Unicode support in Python 2.7.8 - 16 bit

Steven D'Aprano steve at pearwood.info
Wed Mar 8 02:32:29 EST 2017


On Tue, 07 Mar 2017 14:05:15 -0800, John Nagle wrote:

> How do I test if a Python 2.7.8 build was built for 32-bit Unicode? 

sys.maxunicode will be 1114111 if it is a "wide" (32-bit) build and 65535 
if it is a "narrow" (16-bit) build.

You can double-check with:

unichr(0x10FFFF)  # will raise ValueError in a narrow build

len(u'\U0010FFFF')  # return 1 in a wide build, or 2 in a narrow build


but the maxunicode test is the right way to do it.
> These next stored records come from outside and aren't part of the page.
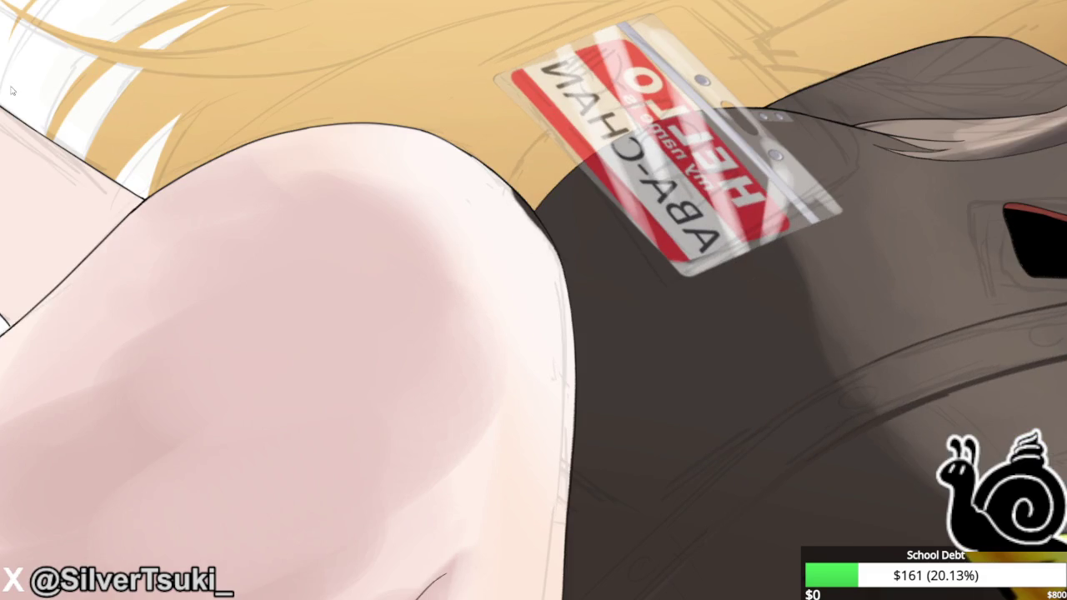
scroll(508, 209, "up", 1)
scroll(508, 210, "up", 3)
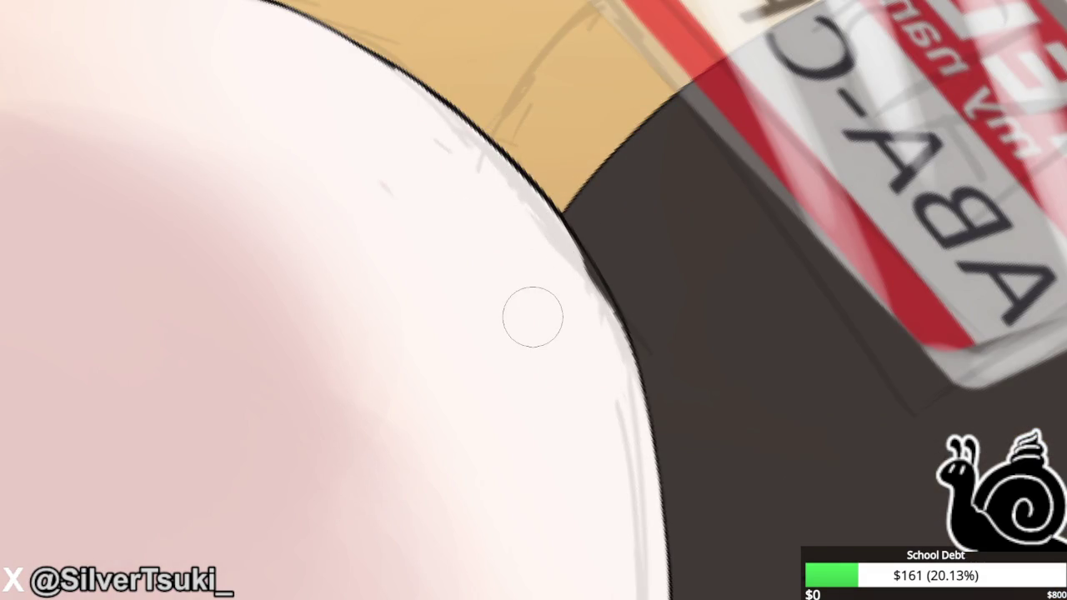
scroll(559, 250, "up", 1)
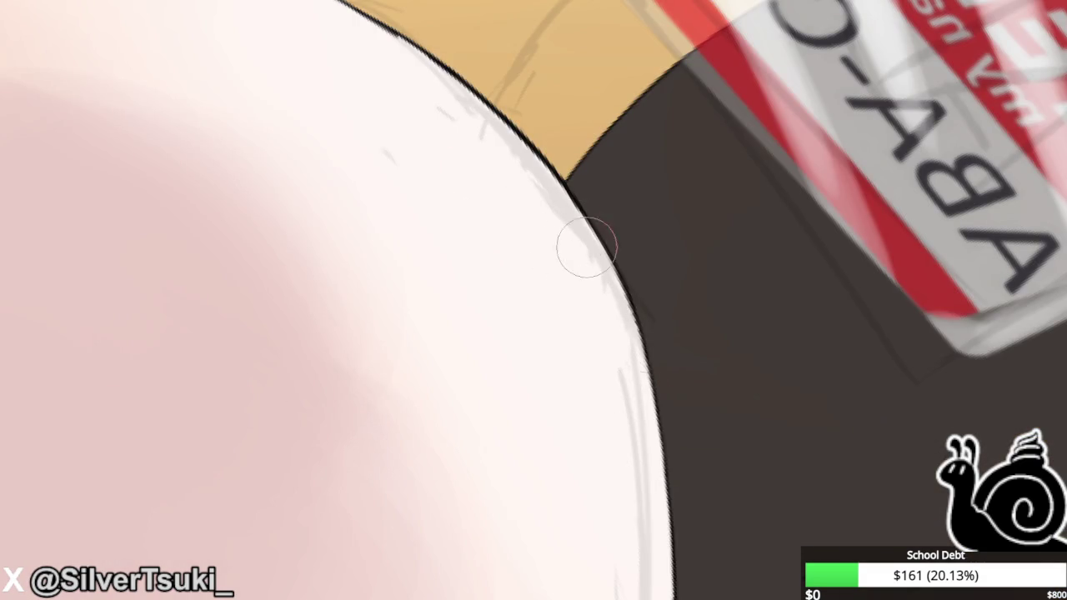
scroll(625, 358, "down", 3)
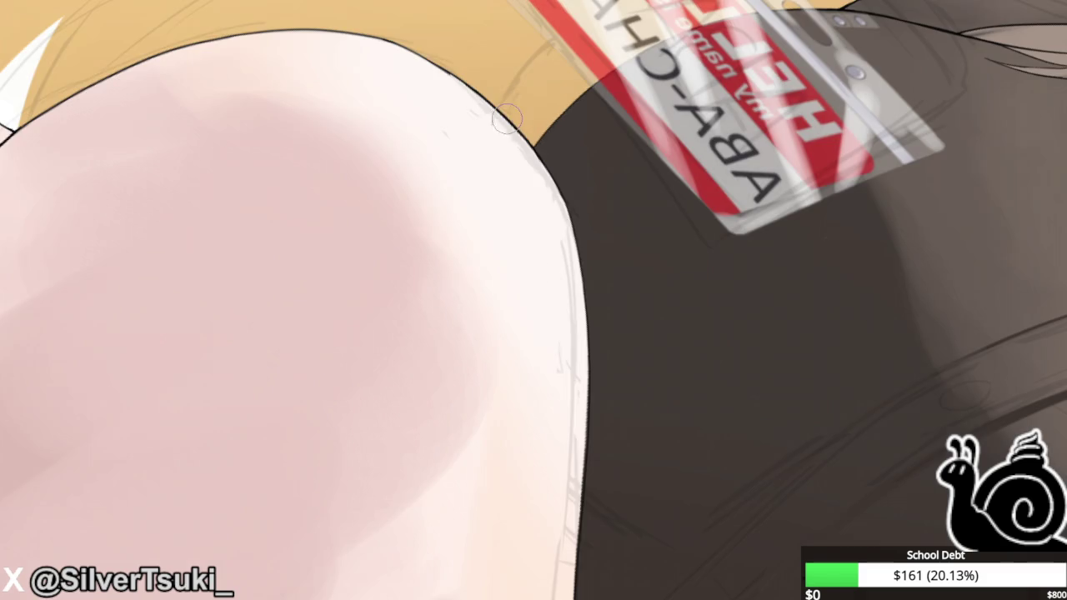
scroll(583, 150, "up", 4)
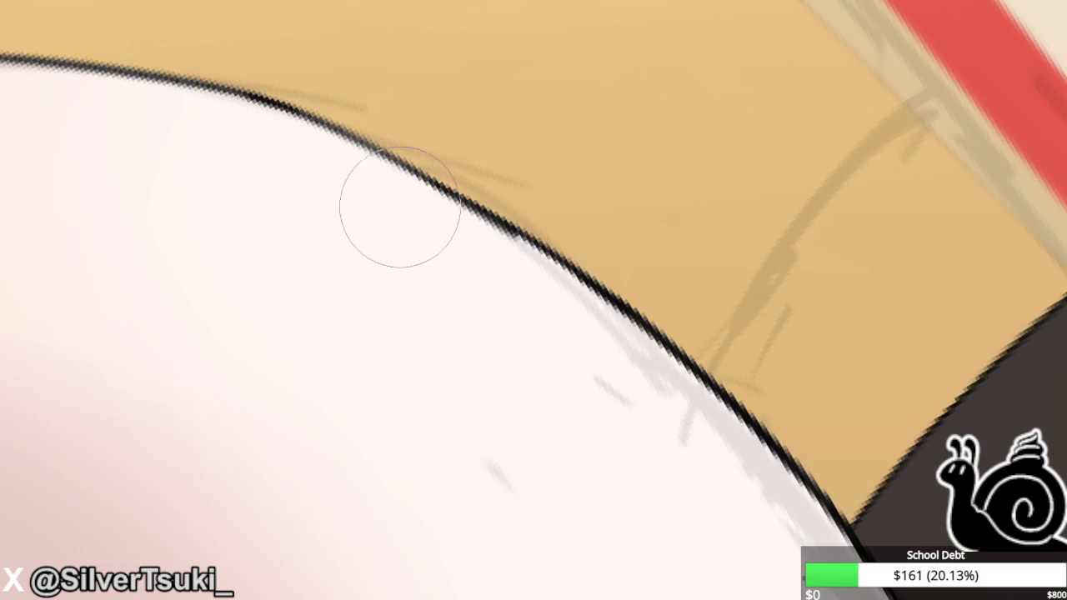
scroll(542, 267, "up", 2)
scroll(559, 284, "down", 2)
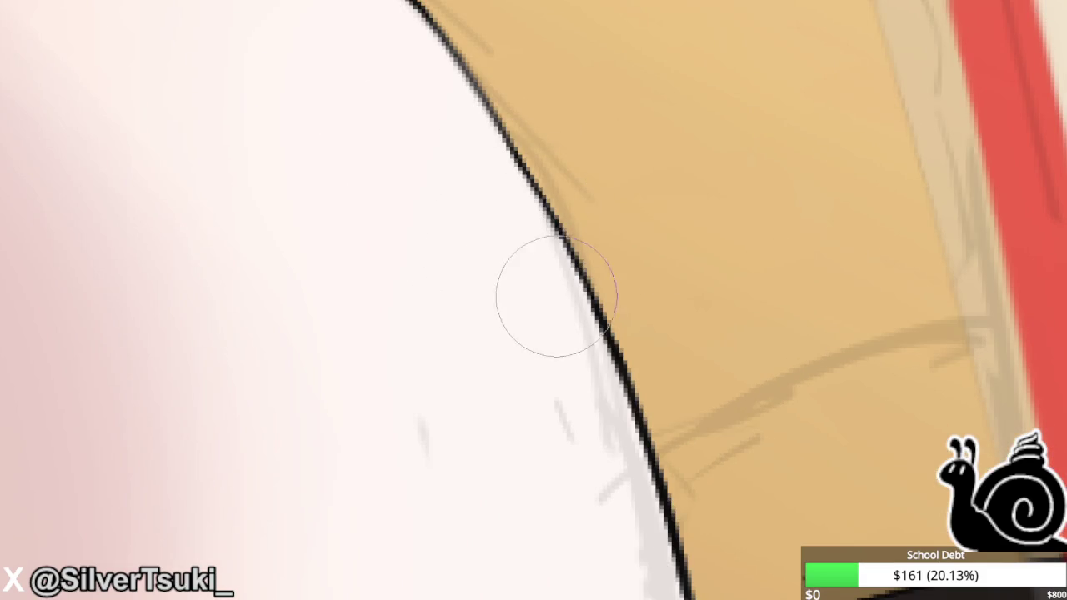
scroll(542, 275, "down", 5)
scroll(521, 264, "down", 5)
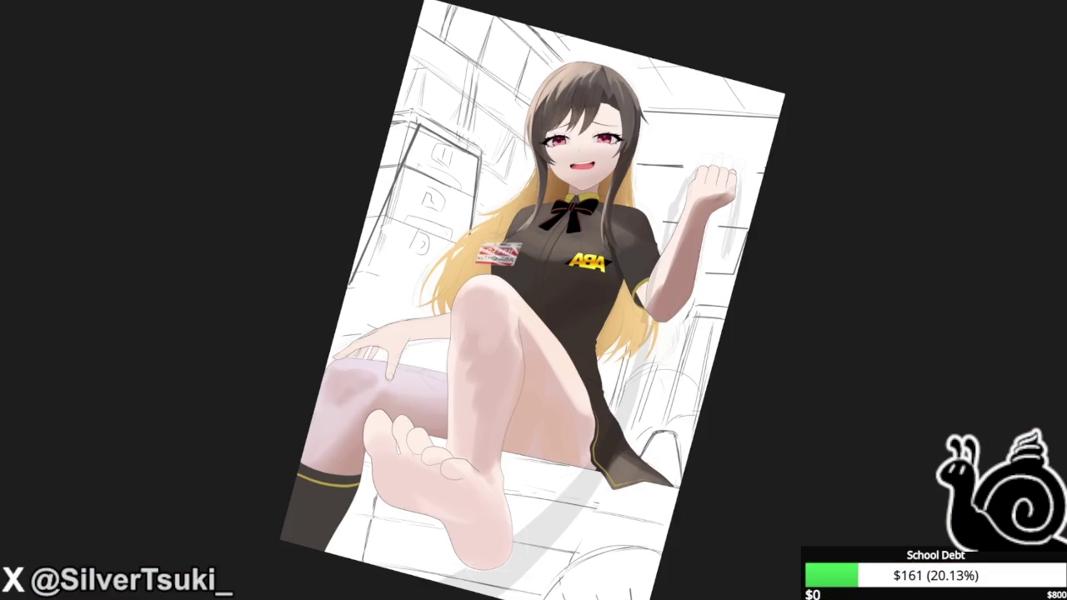
key("5")
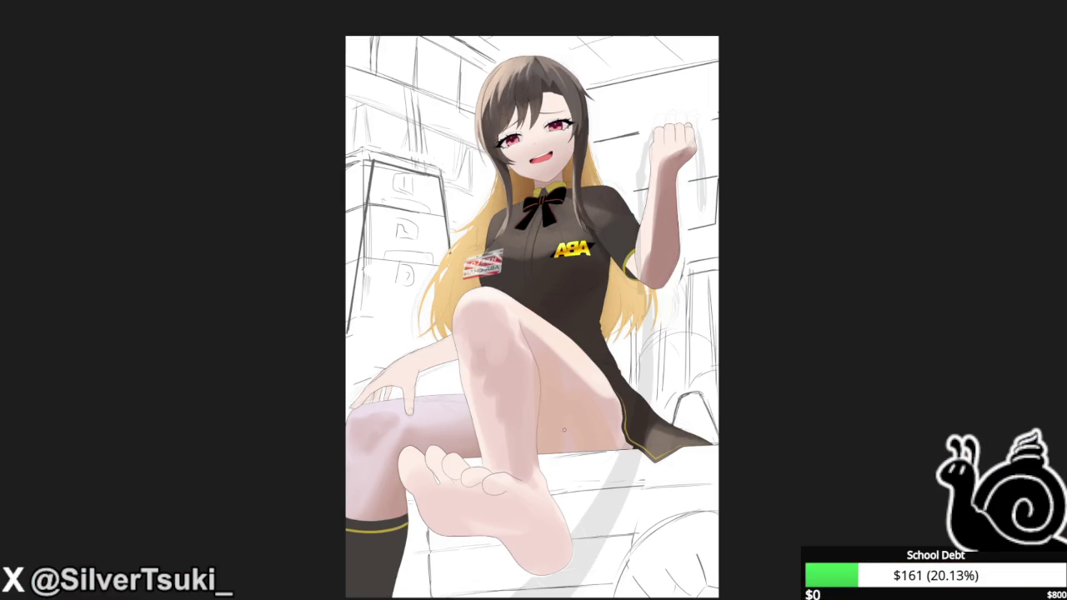
Zoom in on the knee, extend its crease, and add two pink shading strokes beside it.
scroll(534, 377, "up", 4)
scroll(531, 321, "up", 2)
scroll(517, 275, "up", 2)
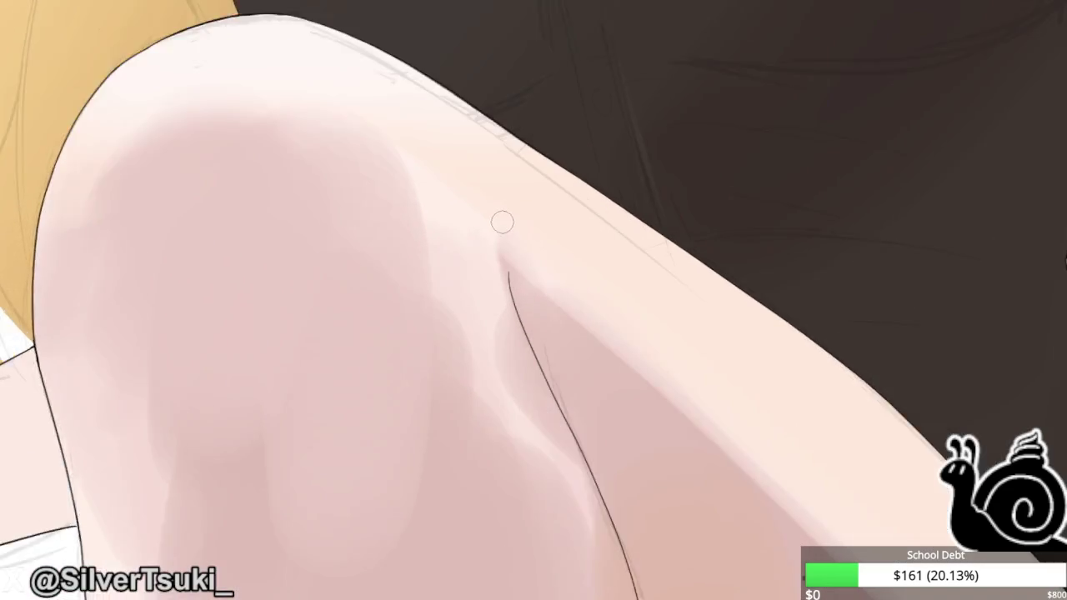
scroll(500, 222, "up", 1)
mouse_move(527, 255)
left_mouse_down()
mouse_move(522, 302)
mouse_move(511, 299)
mouse_move(500, 333)
left_mouse_up()
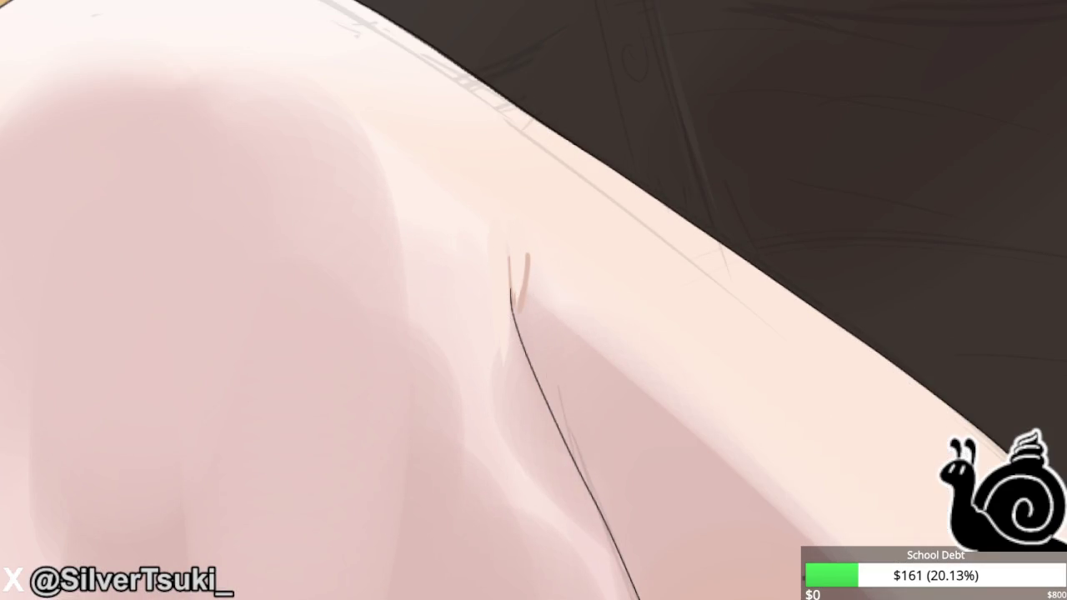
scroll(525, 300, "up", 5)
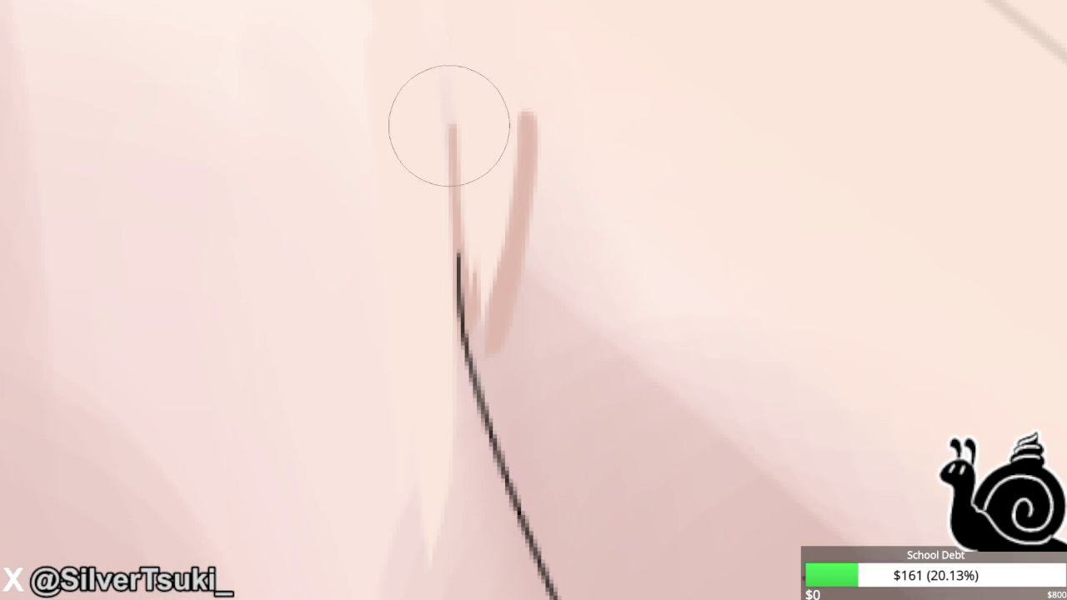
left_click_drag(452, 126, 488, 345)
scroll(495, 302, "down", 3)
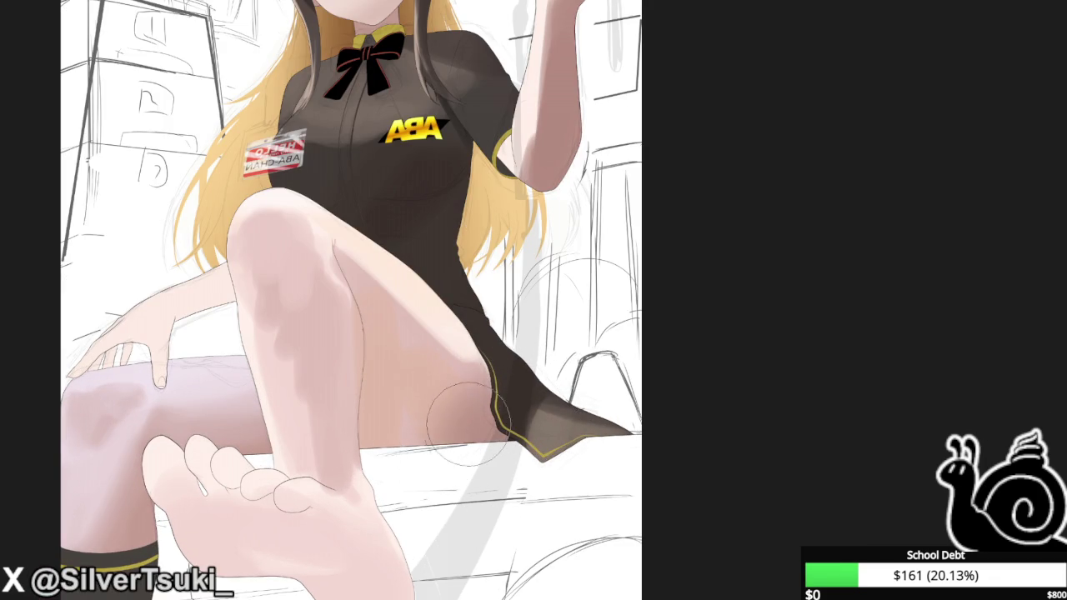
Paint darker skin tone over the thigh and check it with a horizontally mirrored view.
left_click_drag(421, 406, 444, 407)
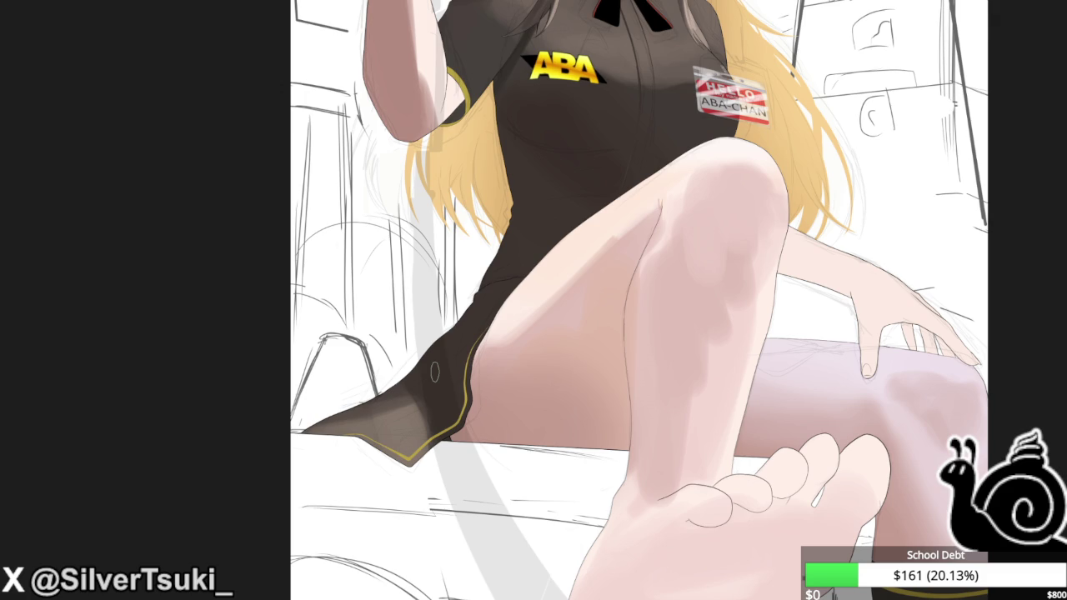
scroll(434, 373, "down", 2)
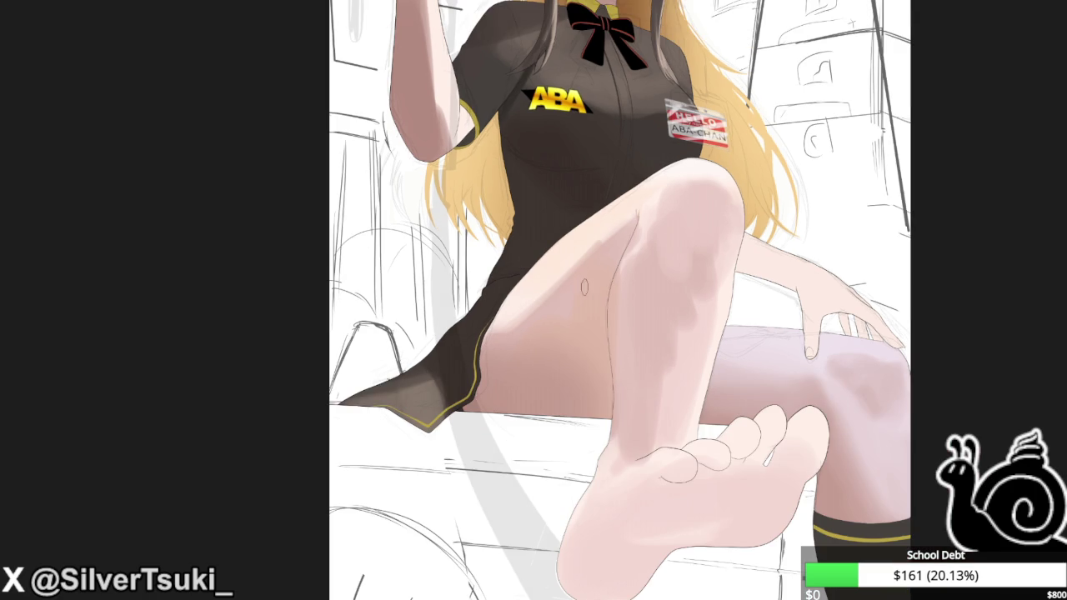
key("h")
scroll(409, 296, "down", 2)
scroll(409, 296, "down", 1)
scroll(411, 256, "up", 2)
scroll(411, 255, "up", 2)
> (I'm dealing with shared hosting, and I'm stuck with their provided
> versions.)
> 
> If I give this to Python 2.7.x:
> 
>      sy = u'\U0001f60f'
> 
> len(sy) is 1 on a Ubuntu 14.04LTS machine, but 2 on the Red Hat shared
> hosting machine.  I assume "1" indicates 32-bit Unicode capability, and
> "2" indicates 16-bit.
> It looks like  Python 2.x in 16-bit mode is using a UTF-16 pair
> encoding, like Java. Is that right?  

Correct.


> Is it documented somewhere?

https://docs.python.org/2/library/sys.html#sys.maxunicode

https://docs.python.org/3/library/sys.html#sys.maxunicode



Here's the PEP that introduced the distinction in the first place:

https://www.python.org/dev/peps/pep-0261/

And here's the PEP that removes the distinction once and for all (at 
least in CPython):

https://www.python.org/dev/peps/pep-0393/


I know the narrow/wide distinction was documented in the build 
instructions for when you compiled Python from source; that's obsolete 
since 3.3. I believe the compiler options were --enable-unicode=ucs4 and 
--enable-unicode=ucs2 (but don't quote me on that).